Accelerated degeneration of the Y chromosome is found in the 5–15% of severely infertile men whose infertility is caused by wholesale deletions of parts of this chromosome. Because mutations that cause infertility cannot be inherited, the relative abundance of Y-chromosome deletions in male patients suggests an extremely high rate of spontaneous DNA damage. Even microdeletions on the Y chromosome destabilize its transmission, frequently causing it to be lost during gamete production.

One important mechanism by which DNA damage is induced in the male germ line is oxidative stress. Spermatozoa are particularly vulnerable to this because they generate reactive oxygen species and are rich in targets for oxidative attack. Moreover, because they are transcriptionally inactive and have little cytoplasm, spermatozoa are deficient in both antioxidants and DNA-repair systems. Oxidative stress is thus a major cause of male infertility, and contributes to the high rate of DNA fragmentation in spermatozoa.

Such DNA fragmentation probably predisposes the cell to mutagenic change, which would become fixed as a deletion in the embryo by aberrant recombination. The Y chromosome is susceptible to such recombination because of its high frequency of repetitive elements. Fragmentation induced by free radicals in the Y chromosome's DNA might also cause other post-fertilization genetic changes, such as insertions and amplifications. Because mutations that originate in this way precede the embryo's first cleavage division, they will enter the germ line and contribute to infertility and morbidity, including cancer, in the offspring.

At present, we have no idea what causes oxidative stress, DNA fragmentation and functional incompetence in human spermatozoa.
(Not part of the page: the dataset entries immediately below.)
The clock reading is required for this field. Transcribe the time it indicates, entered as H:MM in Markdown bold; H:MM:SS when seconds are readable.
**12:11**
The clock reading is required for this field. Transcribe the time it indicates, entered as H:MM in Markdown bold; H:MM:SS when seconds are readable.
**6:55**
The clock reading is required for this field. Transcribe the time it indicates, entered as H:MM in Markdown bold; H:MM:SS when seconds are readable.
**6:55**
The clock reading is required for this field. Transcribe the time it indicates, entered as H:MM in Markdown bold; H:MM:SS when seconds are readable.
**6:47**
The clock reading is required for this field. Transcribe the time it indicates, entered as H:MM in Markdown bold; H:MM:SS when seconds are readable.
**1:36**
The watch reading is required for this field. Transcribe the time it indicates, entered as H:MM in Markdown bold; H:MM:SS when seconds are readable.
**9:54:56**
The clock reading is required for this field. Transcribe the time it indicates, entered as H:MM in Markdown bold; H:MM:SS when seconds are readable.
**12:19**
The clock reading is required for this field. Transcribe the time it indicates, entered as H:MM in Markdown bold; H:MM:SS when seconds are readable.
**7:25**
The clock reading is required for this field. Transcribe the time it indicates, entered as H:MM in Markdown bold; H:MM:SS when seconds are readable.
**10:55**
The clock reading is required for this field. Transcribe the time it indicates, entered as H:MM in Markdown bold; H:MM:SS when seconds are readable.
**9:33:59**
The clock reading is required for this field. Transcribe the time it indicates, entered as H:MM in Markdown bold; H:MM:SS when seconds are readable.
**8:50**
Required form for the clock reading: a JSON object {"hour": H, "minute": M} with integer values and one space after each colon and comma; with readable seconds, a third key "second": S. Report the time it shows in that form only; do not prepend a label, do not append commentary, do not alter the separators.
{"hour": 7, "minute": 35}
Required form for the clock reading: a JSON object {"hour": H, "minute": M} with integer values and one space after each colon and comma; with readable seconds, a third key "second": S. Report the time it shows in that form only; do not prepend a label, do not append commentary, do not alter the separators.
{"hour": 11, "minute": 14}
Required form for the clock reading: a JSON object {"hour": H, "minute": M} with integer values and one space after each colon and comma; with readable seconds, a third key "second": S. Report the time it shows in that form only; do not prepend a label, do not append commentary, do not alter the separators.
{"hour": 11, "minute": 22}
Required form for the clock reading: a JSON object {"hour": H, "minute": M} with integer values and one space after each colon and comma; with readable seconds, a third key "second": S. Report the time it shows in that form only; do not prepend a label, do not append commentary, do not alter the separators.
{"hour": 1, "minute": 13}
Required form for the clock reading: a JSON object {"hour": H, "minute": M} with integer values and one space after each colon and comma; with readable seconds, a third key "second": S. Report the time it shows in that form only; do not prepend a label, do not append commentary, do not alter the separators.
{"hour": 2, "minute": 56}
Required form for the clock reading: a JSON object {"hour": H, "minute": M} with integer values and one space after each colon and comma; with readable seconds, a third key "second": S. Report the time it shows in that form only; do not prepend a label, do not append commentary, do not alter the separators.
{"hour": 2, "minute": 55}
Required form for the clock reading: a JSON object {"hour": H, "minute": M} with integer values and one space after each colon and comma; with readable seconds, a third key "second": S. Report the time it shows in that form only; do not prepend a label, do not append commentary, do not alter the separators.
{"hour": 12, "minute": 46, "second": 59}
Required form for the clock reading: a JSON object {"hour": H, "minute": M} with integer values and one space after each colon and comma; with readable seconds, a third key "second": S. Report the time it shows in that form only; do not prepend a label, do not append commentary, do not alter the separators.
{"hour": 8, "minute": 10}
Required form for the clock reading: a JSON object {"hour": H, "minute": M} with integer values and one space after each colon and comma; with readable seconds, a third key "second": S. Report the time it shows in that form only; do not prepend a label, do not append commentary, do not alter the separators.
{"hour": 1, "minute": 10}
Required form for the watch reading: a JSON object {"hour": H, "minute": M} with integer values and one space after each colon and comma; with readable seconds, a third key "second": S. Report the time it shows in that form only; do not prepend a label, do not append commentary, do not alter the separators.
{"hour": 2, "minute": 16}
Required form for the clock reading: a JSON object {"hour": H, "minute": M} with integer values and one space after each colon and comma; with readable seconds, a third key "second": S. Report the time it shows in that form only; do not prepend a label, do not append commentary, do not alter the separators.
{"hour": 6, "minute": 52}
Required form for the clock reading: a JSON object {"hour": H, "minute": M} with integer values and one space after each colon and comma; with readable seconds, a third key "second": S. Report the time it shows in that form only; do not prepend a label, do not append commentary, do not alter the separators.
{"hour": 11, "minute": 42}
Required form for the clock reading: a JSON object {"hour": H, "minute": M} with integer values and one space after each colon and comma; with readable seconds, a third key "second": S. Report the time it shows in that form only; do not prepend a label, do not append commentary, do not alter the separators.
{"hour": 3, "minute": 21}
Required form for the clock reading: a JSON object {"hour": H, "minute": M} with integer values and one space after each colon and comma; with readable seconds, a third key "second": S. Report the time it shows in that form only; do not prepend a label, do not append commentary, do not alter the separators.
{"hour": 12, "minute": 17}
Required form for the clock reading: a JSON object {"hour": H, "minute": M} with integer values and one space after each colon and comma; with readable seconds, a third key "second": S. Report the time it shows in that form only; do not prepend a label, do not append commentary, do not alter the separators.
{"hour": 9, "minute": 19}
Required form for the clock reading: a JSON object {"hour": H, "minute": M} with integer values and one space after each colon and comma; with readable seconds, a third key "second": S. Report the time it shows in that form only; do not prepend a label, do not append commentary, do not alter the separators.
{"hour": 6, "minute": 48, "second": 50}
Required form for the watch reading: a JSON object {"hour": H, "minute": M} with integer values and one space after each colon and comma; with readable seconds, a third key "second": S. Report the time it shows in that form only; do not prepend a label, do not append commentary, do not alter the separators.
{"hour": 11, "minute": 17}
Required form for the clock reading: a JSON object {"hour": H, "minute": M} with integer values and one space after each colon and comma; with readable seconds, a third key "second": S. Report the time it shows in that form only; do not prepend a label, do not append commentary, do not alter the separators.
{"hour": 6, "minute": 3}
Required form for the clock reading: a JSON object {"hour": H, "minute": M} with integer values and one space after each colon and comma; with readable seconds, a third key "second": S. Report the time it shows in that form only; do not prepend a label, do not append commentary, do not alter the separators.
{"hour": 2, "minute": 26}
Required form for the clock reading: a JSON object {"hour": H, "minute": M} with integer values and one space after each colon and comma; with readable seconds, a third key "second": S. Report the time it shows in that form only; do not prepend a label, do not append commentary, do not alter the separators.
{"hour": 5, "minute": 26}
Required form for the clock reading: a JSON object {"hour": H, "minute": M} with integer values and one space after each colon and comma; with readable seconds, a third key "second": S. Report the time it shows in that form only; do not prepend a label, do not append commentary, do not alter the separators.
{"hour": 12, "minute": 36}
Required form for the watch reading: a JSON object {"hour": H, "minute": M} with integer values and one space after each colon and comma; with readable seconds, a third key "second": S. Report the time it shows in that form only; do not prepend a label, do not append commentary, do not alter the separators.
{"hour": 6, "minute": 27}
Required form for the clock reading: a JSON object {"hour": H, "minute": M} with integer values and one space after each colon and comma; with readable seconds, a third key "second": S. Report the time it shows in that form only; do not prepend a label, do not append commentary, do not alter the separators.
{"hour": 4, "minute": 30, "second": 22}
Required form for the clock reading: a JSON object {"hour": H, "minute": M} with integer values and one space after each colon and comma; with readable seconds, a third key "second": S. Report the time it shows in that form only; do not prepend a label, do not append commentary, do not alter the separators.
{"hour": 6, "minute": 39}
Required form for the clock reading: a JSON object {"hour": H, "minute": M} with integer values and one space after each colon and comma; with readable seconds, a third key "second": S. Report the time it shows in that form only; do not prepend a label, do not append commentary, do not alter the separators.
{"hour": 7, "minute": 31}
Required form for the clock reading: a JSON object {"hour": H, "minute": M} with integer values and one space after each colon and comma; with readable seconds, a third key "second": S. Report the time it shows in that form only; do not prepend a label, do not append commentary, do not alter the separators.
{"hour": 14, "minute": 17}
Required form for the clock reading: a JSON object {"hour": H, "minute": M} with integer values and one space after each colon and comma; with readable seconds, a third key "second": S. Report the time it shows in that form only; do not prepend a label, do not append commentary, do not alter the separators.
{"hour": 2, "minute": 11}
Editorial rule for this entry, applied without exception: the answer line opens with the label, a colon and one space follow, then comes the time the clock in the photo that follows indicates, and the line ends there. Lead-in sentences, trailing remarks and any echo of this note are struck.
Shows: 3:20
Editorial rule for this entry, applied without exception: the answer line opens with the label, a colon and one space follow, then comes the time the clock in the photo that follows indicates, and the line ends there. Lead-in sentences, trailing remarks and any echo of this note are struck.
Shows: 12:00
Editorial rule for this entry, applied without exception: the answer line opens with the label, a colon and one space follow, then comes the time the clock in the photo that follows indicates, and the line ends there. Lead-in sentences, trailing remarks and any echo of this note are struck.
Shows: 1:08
But we do know for certain that such events put pressure on the vulnerable Y chromosome. In the long term, absolute selection against males with deletions that confer sex reversal or sterility will create strong pressure either to retain (and amplify) fertility genes, or for any fertile variant that replaces it. Could the present race of humans eventually be replaced by a new variant (or several independent variants that cannot cross-hybridize) with an alternative sex-determining/differentiation system? Such a new hominid race could differ from present humans in many other characteristics, depending on the gene pool of the new variant's handful of founders.

There is evidence of rapid 'selective sweeps' in the Y chromosome's evolution. These take place when a Y chromosome with an allele that confers a big selective advantage rapidly replaces other Y chromosomes in the population. As the Y chromosome is never broken up by recombination, whatever alleles lie at other genetic loci — even if they are deleterious — will 'hitch-hike' to fixation along with the advantageous variant.